> BRIEF
Print the listing below exactly, images excluded.

> STORED DATA
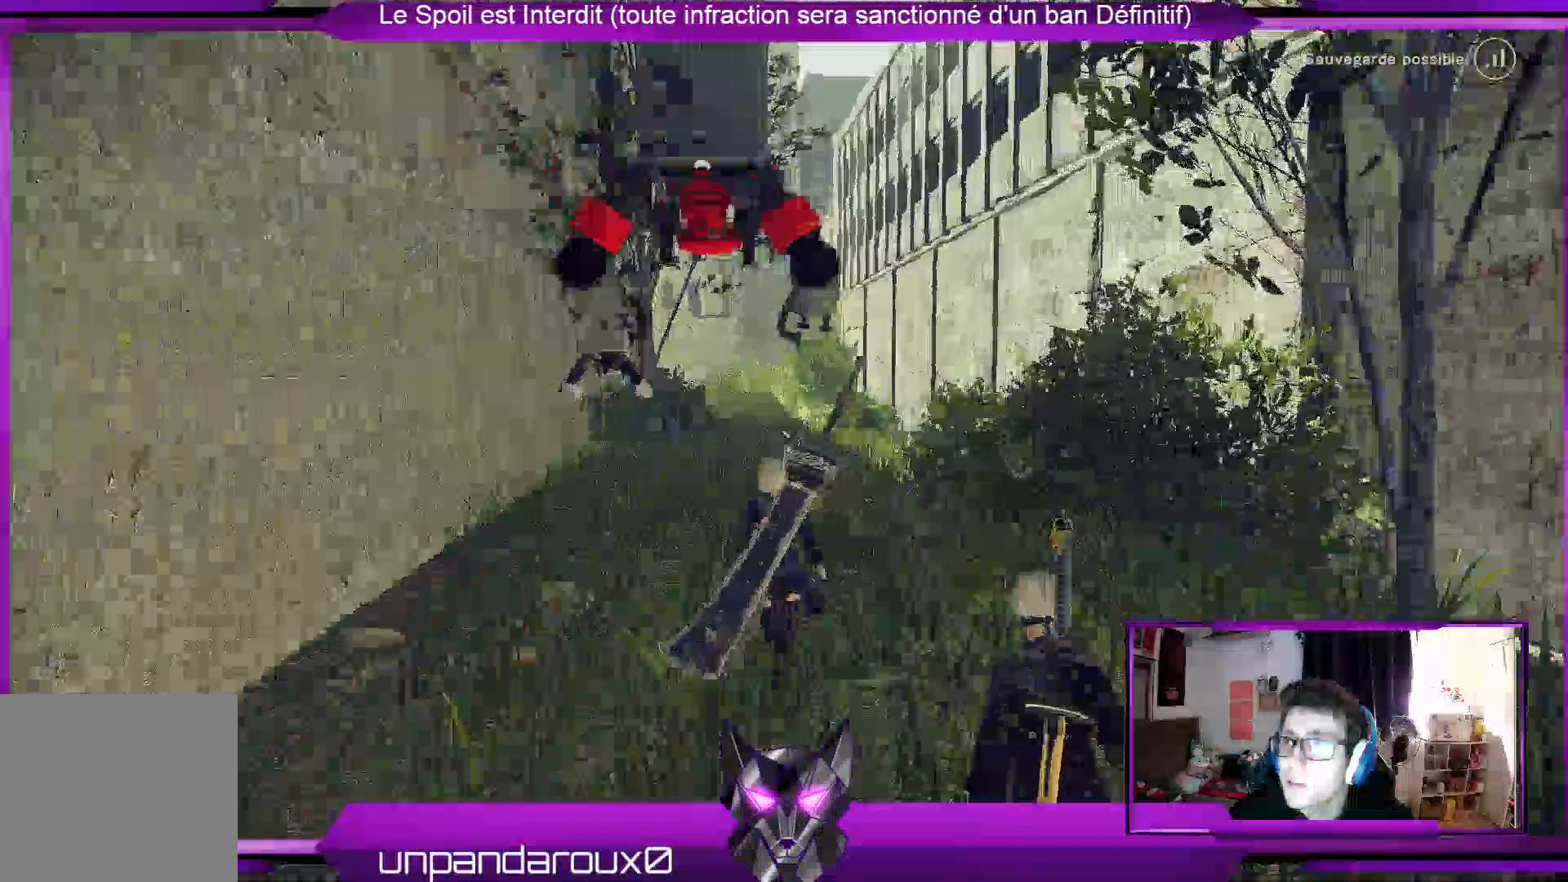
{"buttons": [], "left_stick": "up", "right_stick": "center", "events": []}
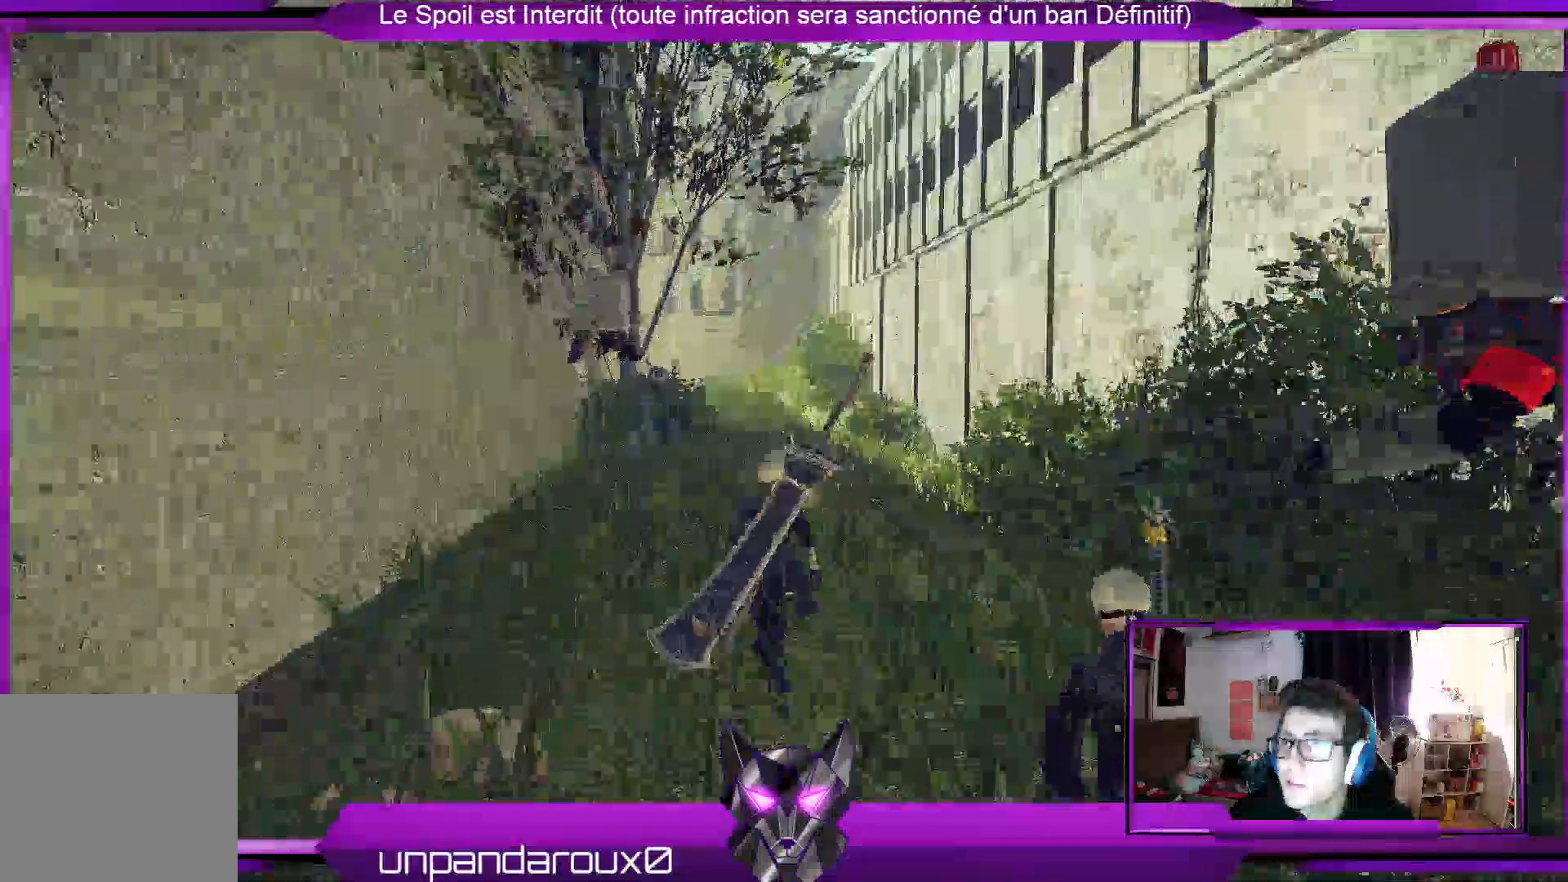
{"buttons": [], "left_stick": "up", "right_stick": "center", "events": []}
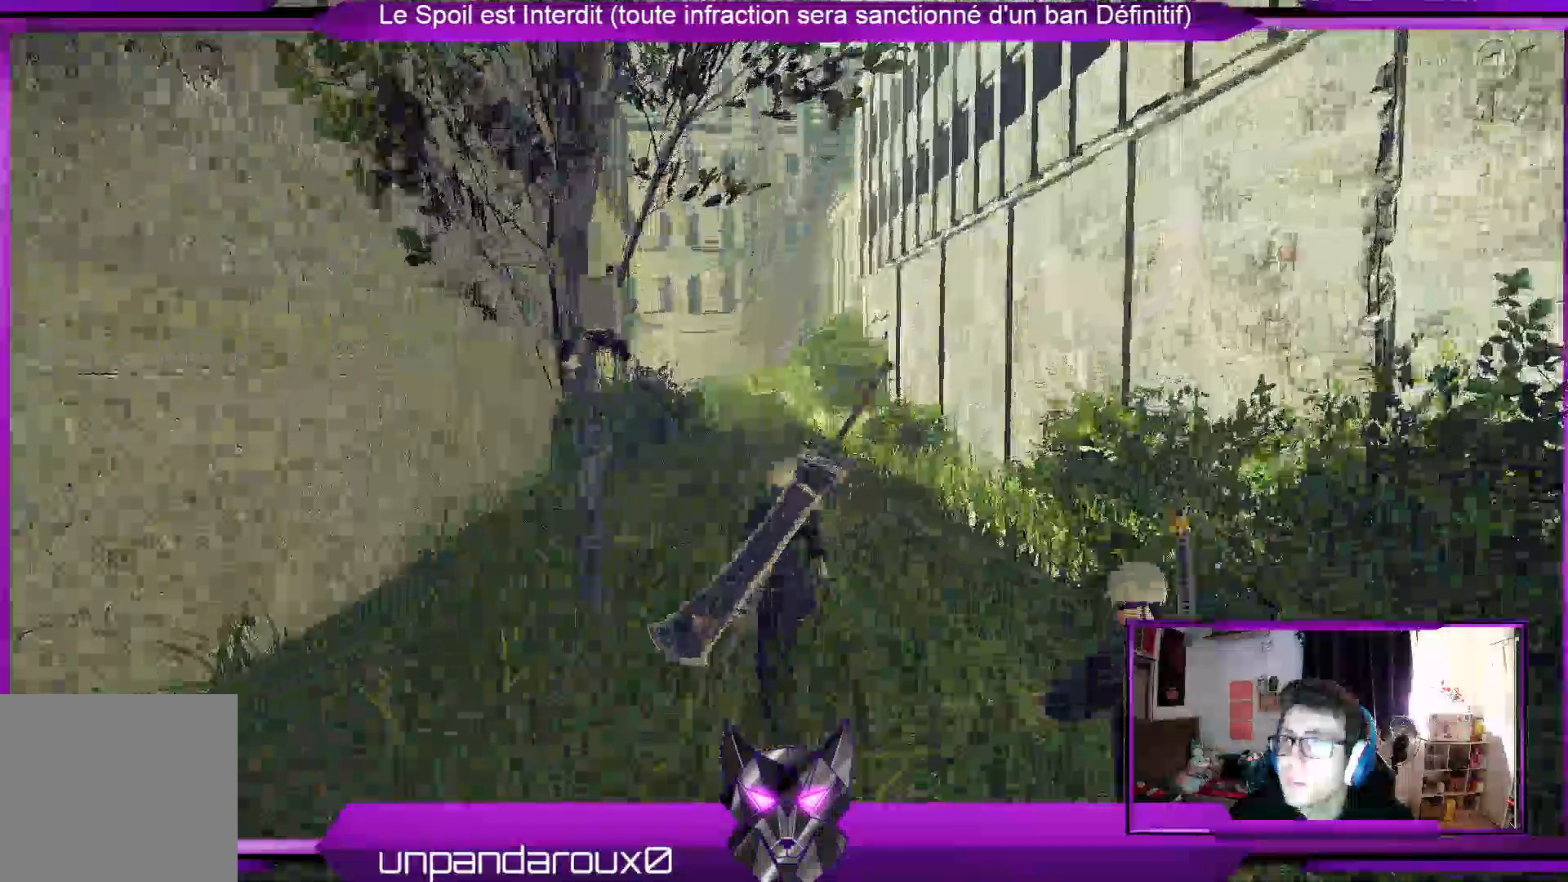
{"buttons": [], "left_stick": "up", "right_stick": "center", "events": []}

> WRITTEN SOLUTION
{"buttons": [], "left_stick": "up", "right_stick": "center", "events": []}
{"buttons": [], "left_stick": "up", "right_stick": "center", "events": []}
{"buttons": [], "left_stick": "up", "right_stick": "center", "events": []}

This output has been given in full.